AIM: Format the rows as a numbered list, starting at the first line and ending with the line that contains "collectors: -. Vocke", both included. Skip any blank lines.
"""
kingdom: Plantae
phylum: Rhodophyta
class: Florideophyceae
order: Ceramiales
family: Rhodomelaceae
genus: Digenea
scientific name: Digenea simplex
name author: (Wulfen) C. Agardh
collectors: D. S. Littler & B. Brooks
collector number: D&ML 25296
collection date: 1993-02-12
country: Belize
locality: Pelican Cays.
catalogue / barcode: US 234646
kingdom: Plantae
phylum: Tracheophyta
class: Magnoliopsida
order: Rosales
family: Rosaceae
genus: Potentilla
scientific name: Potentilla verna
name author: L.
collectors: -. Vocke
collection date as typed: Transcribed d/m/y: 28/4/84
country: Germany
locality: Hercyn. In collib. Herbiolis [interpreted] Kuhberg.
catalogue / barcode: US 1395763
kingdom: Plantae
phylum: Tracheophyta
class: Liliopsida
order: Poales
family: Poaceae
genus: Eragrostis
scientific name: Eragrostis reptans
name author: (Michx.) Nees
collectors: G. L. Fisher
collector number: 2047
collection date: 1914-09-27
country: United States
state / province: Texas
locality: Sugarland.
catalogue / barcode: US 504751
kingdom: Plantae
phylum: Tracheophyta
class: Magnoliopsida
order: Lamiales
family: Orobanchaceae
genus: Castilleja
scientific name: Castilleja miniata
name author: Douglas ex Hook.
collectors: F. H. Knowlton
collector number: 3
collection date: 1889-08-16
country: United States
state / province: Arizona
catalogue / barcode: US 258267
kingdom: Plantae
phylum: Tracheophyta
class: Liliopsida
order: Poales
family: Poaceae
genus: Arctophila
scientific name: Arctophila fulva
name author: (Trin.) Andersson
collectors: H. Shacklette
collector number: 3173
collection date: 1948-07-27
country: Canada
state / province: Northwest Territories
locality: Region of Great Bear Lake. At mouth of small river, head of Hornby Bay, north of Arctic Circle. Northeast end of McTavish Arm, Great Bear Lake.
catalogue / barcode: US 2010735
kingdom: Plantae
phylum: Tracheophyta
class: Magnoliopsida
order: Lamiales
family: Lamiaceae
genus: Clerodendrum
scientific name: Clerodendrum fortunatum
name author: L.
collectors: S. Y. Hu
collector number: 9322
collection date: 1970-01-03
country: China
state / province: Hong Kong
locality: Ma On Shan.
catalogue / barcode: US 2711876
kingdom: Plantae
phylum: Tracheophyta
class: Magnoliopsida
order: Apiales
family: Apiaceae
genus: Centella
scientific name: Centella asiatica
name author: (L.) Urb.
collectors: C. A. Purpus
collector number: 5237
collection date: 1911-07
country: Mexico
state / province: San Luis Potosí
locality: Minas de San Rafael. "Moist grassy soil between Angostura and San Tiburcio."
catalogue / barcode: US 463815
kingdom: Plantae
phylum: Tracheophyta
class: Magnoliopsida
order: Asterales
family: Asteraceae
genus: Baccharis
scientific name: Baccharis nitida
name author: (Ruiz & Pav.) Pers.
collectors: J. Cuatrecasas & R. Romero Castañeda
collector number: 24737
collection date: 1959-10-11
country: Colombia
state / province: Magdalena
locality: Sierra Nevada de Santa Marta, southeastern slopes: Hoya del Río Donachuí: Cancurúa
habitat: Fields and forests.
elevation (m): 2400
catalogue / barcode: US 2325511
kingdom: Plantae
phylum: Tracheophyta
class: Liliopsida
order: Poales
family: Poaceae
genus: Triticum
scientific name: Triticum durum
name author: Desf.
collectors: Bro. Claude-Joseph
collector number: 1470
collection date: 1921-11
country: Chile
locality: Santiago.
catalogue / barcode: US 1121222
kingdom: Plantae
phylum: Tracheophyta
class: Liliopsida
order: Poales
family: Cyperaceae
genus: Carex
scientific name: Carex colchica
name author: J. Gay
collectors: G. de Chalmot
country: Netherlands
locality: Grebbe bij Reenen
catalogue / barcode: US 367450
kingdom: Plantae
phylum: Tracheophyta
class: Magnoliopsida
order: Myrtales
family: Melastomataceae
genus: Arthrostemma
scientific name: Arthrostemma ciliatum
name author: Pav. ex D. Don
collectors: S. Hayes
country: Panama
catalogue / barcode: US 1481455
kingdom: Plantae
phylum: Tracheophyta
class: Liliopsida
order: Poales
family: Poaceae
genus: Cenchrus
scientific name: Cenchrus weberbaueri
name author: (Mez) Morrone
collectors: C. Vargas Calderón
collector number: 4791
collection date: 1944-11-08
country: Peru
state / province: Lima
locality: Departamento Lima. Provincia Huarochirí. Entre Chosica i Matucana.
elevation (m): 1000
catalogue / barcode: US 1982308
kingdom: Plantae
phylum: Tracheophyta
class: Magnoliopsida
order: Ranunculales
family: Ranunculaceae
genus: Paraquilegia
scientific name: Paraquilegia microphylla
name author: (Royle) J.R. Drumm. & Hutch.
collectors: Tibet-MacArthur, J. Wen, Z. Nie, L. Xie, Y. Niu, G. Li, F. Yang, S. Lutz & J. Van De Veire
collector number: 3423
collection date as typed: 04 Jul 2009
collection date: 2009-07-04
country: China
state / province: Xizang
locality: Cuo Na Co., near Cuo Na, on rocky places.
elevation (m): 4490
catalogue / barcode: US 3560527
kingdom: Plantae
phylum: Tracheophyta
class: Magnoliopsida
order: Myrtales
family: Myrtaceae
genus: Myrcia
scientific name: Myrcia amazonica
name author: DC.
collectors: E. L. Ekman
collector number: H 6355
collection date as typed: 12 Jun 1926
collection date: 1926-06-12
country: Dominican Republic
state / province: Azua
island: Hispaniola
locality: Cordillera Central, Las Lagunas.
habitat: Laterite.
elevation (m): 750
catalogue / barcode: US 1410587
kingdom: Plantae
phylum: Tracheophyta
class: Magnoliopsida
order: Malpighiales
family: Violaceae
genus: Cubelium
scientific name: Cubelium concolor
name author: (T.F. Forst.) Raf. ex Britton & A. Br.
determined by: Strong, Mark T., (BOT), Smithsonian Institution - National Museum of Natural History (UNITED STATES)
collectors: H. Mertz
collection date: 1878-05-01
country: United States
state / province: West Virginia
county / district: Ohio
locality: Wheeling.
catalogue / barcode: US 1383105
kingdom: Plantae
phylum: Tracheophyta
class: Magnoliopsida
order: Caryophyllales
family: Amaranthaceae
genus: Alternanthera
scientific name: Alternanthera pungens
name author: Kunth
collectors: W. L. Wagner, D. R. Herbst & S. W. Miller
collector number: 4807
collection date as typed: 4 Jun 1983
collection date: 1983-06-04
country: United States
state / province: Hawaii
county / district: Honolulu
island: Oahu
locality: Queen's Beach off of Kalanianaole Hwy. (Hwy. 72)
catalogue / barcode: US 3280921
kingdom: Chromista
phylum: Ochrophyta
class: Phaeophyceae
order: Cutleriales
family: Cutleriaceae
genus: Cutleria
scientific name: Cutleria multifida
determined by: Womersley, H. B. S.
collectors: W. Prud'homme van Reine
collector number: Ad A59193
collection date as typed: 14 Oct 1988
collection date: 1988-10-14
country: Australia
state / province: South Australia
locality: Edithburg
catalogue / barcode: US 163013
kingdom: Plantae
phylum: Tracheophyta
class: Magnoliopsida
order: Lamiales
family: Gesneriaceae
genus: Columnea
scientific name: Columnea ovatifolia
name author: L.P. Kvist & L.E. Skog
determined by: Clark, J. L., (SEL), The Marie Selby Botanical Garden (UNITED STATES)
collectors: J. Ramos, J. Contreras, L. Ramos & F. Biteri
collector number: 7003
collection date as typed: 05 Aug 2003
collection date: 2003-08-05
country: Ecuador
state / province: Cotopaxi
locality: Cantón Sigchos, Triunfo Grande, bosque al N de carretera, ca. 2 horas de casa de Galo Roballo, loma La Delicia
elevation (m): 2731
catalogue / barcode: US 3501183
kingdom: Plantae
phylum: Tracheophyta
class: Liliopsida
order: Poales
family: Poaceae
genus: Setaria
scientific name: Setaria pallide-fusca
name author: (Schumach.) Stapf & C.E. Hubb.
"""
RESPONSE FOR THIS EXERCISE:
1. kingdom: Plantae
2. phylum: Rhodophyta
3. class: Florideophyceae
4. order: Ceramiales
5. family: Rhodomelaceae
6. genus: Digenea
7. scientific name: Digenea simplex
8. name author: (Wulfen) C. Agardh
9. collectors: D. S. Littler & B. Brooks
10. collector number: D&ML 25296
11. collection date: 1993-02-12
12. country: Belize
13. locality: Pelican Cays.
14. catalogue / barcode: US 234646
15. kingdom: Plantae
16. phylum: Tracheophyta
17. class: Magnoliopsida
18. order: Rosales
19. family: Rosaceae
20. genus: Potentilla
21. scientific name: Potentilla verna
22. name author: L.
23. collectors: -. Vocke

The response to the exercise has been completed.